On Fri, Jul 11, 2014 at 8:37 PM, Nico Kadel-Garcia nkadel@gmail.com wrote:
But that would be exactly the thing I'd need to control - and I don't want to control it by having to know anything about the packages ahead of time. For example updating to versions between java1.7u25 and 1.7u55 would have broken an elasticsearch cluster. But I wouldn't have known that ahead of time to use any top-down control. I want to control it by taking a known-good instance, built/tested by some group that knows the details of the component they develop best, and be able to duplicate that system as exactly as possible (allowing for hardware/network/etc. differences), updating some subset of production boxes at a time over some timespan.
Excuse me: you have completely conflicting requirements. "I want absolutely consistent control of the packages", vs. "I don't want to actually know ahead of time what they should be". One has to give.
No, you misunderstand. Different groups of people do the build/test component steps than the ones deploying to production. The job of the people doing the deployment is _just_ to duplicate the set of updates that have been tested, not to second-guess what those packages should be (or the OS for that matter). And in between, someone else will pick what subset of machines can have changes at any particular time to avoid conflicts and ensure the ability to roll back. I really do want a tool to just propagate the changes, not control what they are. And due to the scheduling restrictions there may be multiple overlapping revision levels outstanding at any point in time as well as different sets of servers getting different updates.
You can set up a template system (such as a kickstart installed base system, or a mock repo built chroot cage from locked repositories), and use that to *derive* your package list. But once you've done that, you "know ahead of time" what you want on the rest of the sytems, the ones that you actually want to control configuration of.

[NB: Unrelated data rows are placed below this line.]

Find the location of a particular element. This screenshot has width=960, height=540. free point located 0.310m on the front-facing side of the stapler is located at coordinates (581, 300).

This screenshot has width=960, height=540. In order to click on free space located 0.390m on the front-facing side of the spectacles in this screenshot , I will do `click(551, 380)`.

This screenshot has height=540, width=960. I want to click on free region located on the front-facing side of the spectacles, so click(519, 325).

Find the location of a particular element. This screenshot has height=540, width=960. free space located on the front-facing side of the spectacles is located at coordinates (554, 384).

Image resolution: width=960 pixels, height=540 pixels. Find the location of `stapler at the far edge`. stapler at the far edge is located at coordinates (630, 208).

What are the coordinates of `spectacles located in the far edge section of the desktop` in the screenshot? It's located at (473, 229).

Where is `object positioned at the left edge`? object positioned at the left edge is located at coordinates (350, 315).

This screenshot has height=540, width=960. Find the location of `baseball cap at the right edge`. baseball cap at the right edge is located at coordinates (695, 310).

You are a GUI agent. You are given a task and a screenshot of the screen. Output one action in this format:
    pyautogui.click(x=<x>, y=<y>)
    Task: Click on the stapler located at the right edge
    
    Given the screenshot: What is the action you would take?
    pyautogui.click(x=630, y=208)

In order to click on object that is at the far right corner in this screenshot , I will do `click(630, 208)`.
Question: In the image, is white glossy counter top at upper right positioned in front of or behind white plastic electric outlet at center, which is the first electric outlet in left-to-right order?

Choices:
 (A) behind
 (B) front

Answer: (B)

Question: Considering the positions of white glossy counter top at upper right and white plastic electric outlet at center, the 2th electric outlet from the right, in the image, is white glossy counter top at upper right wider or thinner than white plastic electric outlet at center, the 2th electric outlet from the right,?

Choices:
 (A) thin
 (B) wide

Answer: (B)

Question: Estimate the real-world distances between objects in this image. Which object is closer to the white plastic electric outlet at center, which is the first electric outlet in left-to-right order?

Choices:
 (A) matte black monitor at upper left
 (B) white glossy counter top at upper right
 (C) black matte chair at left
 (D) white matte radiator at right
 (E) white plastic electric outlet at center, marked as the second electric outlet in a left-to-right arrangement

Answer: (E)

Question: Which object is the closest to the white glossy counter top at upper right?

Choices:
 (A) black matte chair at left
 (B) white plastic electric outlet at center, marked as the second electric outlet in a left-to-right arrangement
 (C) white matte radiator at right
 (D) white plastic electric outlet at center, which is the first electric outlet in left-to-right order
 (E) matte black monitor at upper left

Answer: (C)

So don't get caught up in that "I don't want to know ahead of time" idea, because you *have* to know at some point in order to be able to set the configurations. And as soon as you say "except for hardware/network/etc.", you need scripting and logic to localize the settings.
No, that's a different set of people. Multiple different sets. I don't want to care (or restrict) how the working systems are assembled or what OS and packages they choose - and couldn't even if I wanted to. I just want to be able to propagate their 'known good' configurations to the production farm according to a planned schedule which will almost never be everything at once.
Since configuration tools like chef, cfengine, puppet, etc., etc. all make tacit assumptions about your package management that don't have that much detail, whatever you use needs additional logic. It may as well be an RPM list, with a bit of logic around hardware drivers, piped through a shell script, because that's the computing equivalent of what you want in any more powerful configuration system.
Yes, that's my point, None of them do what I want a configuration tool to do. Which I'd think anyone with more than a few machines would want. And given that the packages are versioned and all that needs to happen is that the production updates need to go to the same version numbers that were tested together earlier, it doesn't seem like it should be a difficult thing for a tool to handle for you. But, I don't think there is even anything that will tell you the differences between two systems or verify that they have matching installations at the same update levels.